The Reserve Bank of Australia (RBA) influences the Australian Dollar (AUD) by setting the level of interest rates that Australian banks can lend to each other. This influences the level of interest rates in the economy as a whole. The main goal of the RBA is to maintain a stable inflation rate of 2-3% by adjusting interest rates up or down. Relatively high interest rates compared to other major central banks support the AUD, and the opposite for relatively low. The RBA can also use quantitative easing and tightening to influence credit conditions, with the former AUD-negative and the latter AUD-positive.

China is Australia’s largest trading partner so the health of the Chinese economy is a major influence on the value of the Australian Dollar (AUD). When the Chinese economy is doing well it purchases more raw materials, goods and services from Australia, lifting demand for the AUD, and pushing up its value. The opposite is the case when the Chinese economy is not growing as fast as expected. Positive or negative surprises in Chinese growth data, therefore, often have a direct impact on the Australian Dollar and its pairs.

Iron Ore is Australia’s largest export, accounting for $118 billion a year according to data from 2021, with China as its primary destination. The price of Iron Ore, therefore, can be a driver of the Australian Dollar. Generally, if the price of Iron Ore rises, AUD also goes up, as aggregate demand for the currency increases. The opposite is the case if the price of Iron Ore falls. Higher Iron Ore prices also tend to result in a greater likelihood of a positive Trade Balance for Australia, which is also positive of the AUD.

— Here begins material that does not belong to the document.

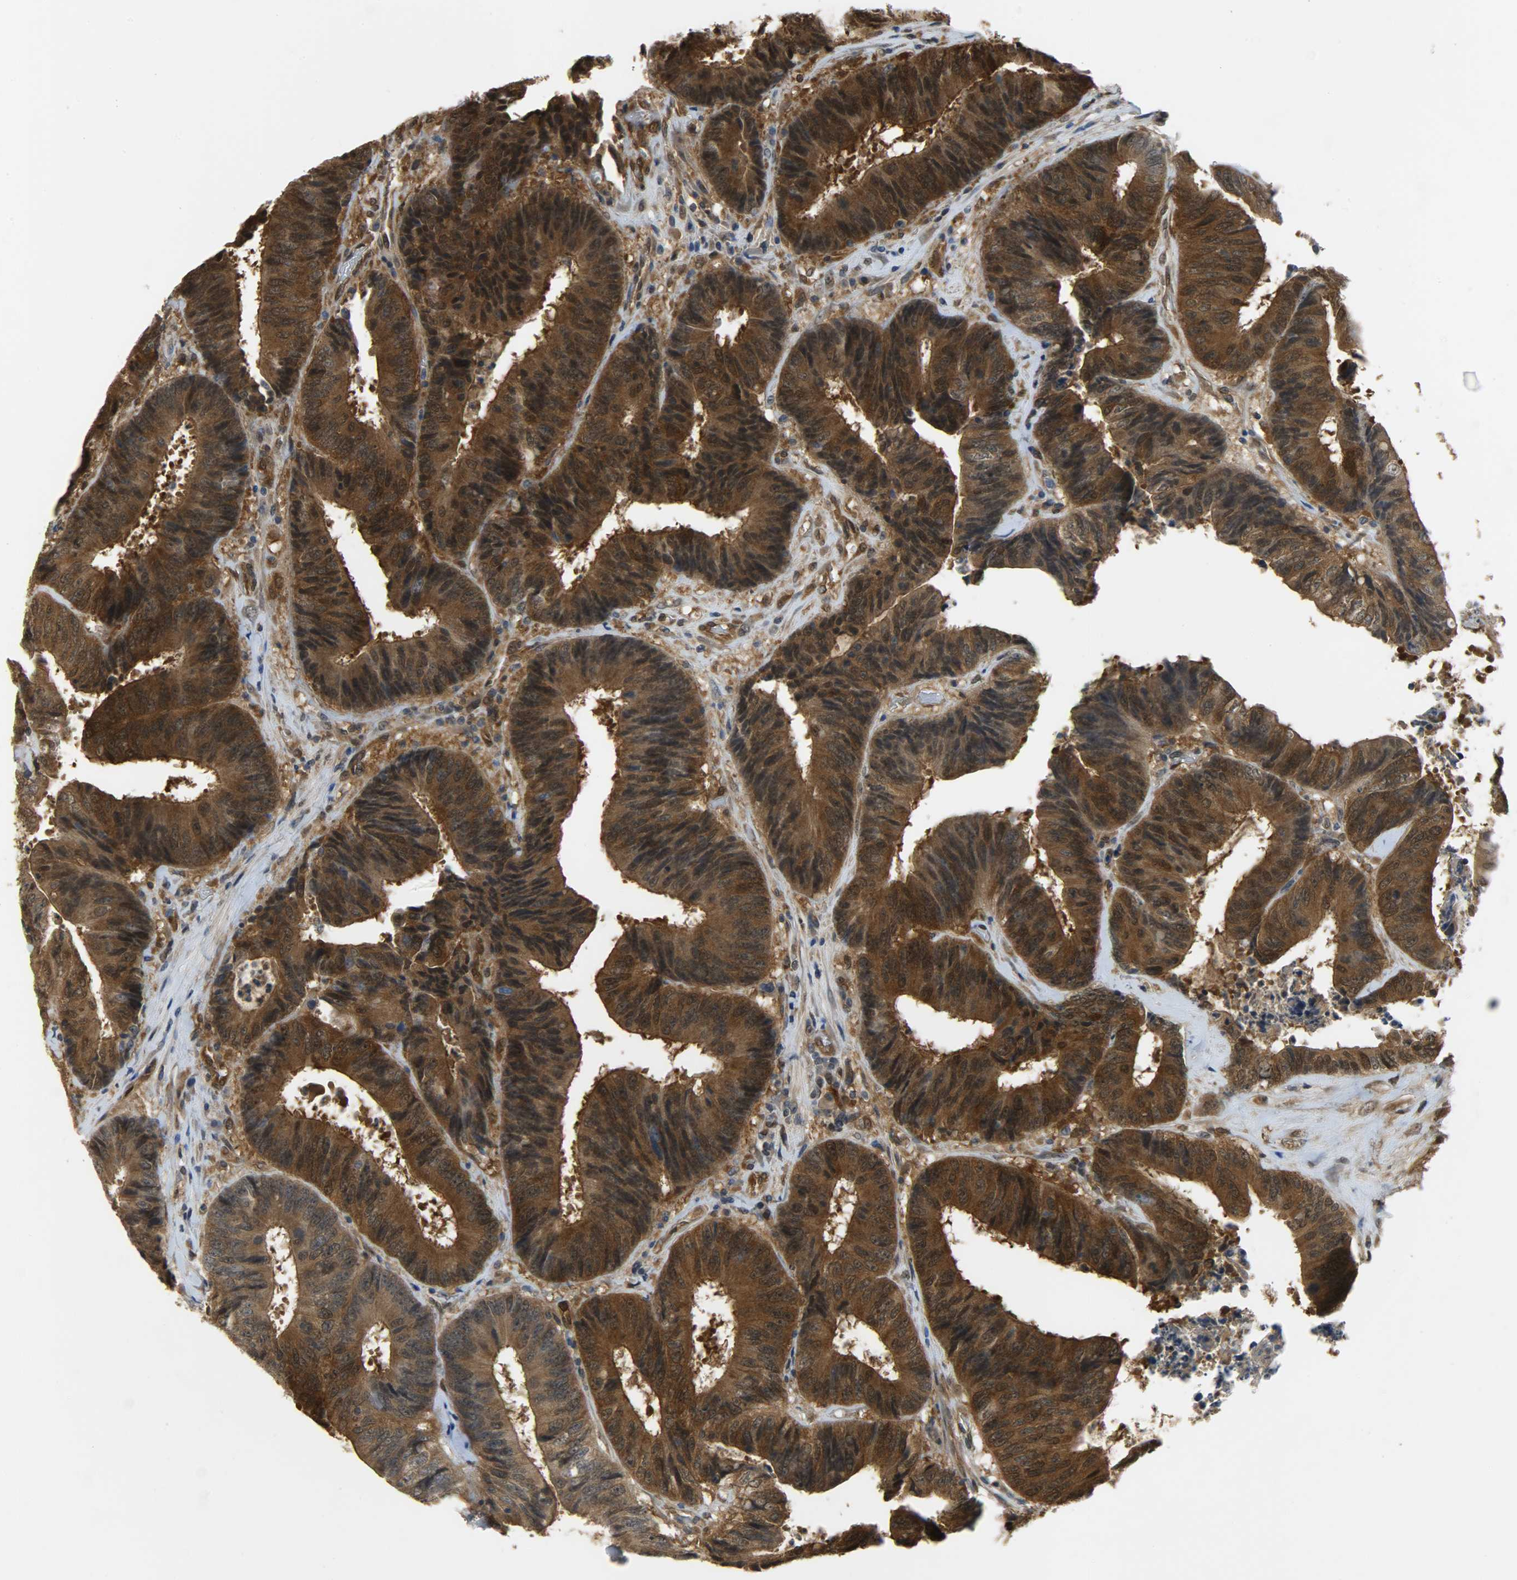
{"staining": {"intensity": "strong", "quantity": ">75%", "location": "cytoplasmic/membranous,nuclear"}, "tissue": "colorectal cancer", "cell_type": "Tumor cells", "image_type": "cancer", "snomed": [{"axis": "morphology", "description": "Adenocarcinoma, NOS"}, {"axis": "topography", "description": "Rectum"}], "caption": "Immunohistochemistry photomicrograph of human adenocarcinoma (colorectal) stained for a protein (brown), which reveals high levels of strong cytoplasmic/membranous and nuclear positivity in approximately >75% of tumor cells.", "gene": "EIF4EBP1", "patient": {"sex": "male", "age": 72}}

The Trade Balance, which is the difference between what a country earns from its exports versus what it pays for its imports, is another factor that can influence the value of the Australian Dollar. If Australia produces highly sought after exports, then its currency will gain in value purely from the surplus demand created from foreign buyers seeking to purchase its exports versus what it spends to purchase imports. Therefore, a positive net Trade Balance strengthens the AUD, with the opposite effect if the Trade Balance is negative.